I get it, Nix can do what he wants and make the best decision for himself. But he gave UCLA his word and signed documents that he would be a Bruin in the fall. If the G-League is going to offer these deals, shouldn’t there be restrictions on when and how they can communicate with these athletes? Especially if they have already signed to a program? So now universities are in a bidding war with the NBA and, let’s be honest, the money usually always wins.
If you’re Bill Self at Kansas, it’s already hard enough to out-recruit Kentucky, Duke, North Carolina, and various other schools. But now that you add in the G-League Pro Program, does that incentivize cheating? If I were an AD or an HC of a program the first thing I’d do is get some of my university’s most famous former athletes and richest boosters to come up with a package that entices potential recruits. For example, if I were the University of Oklahoma, I’d get Blake Griffin, Trae Young, Buddy Hield, and some of the most famous alumni and see if we can get a five-star recruit a package deal that he simply can’t refuse.
Expectations and Results
This whole program is basically a paid test run. It is new, so many people will be excited about it and willing to jump on board. But what happens if a kid underperforms? Let’s say a year from now Isaiah Todd doesn’t play at a high level and goes undrafted. What does he do now? He’s 19 in the G-League or likely overseas with no college education. He can’t go to college anymore as an athlete and receive free education, nor does he have enough money to live off of.

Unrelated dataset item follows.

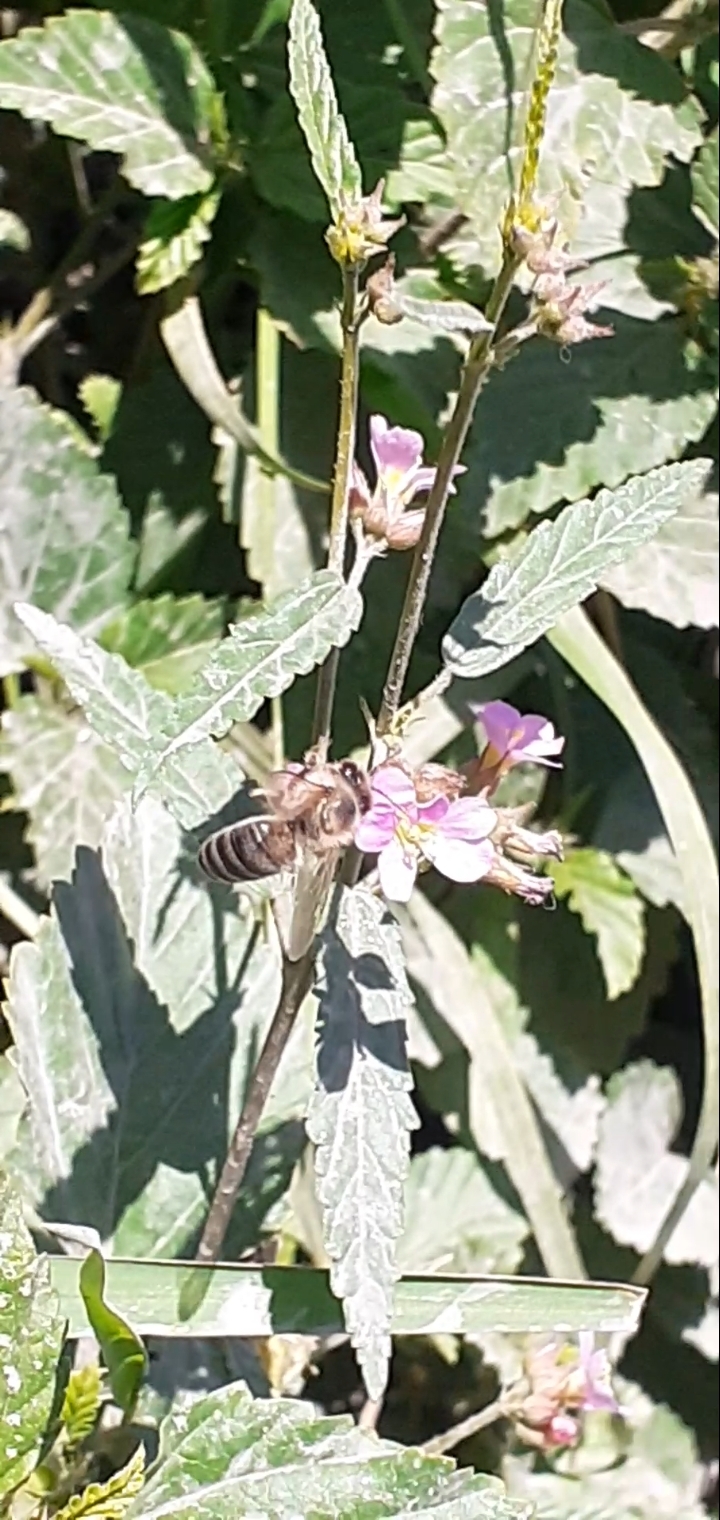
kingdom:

So now he bounces from G-League team to G-League team or spends most of his time overseas struggling to make money. A few years go by and now you have a 21 or 22-year-old man, potentially with a family, with no education to fall back on. Also, he is thousands of miles away from home, and hardly any money to survive. Will he sit back and wonder, was it worth it? Are we really willing to break up the whole structure of college basketball for three to four guys? I hope not.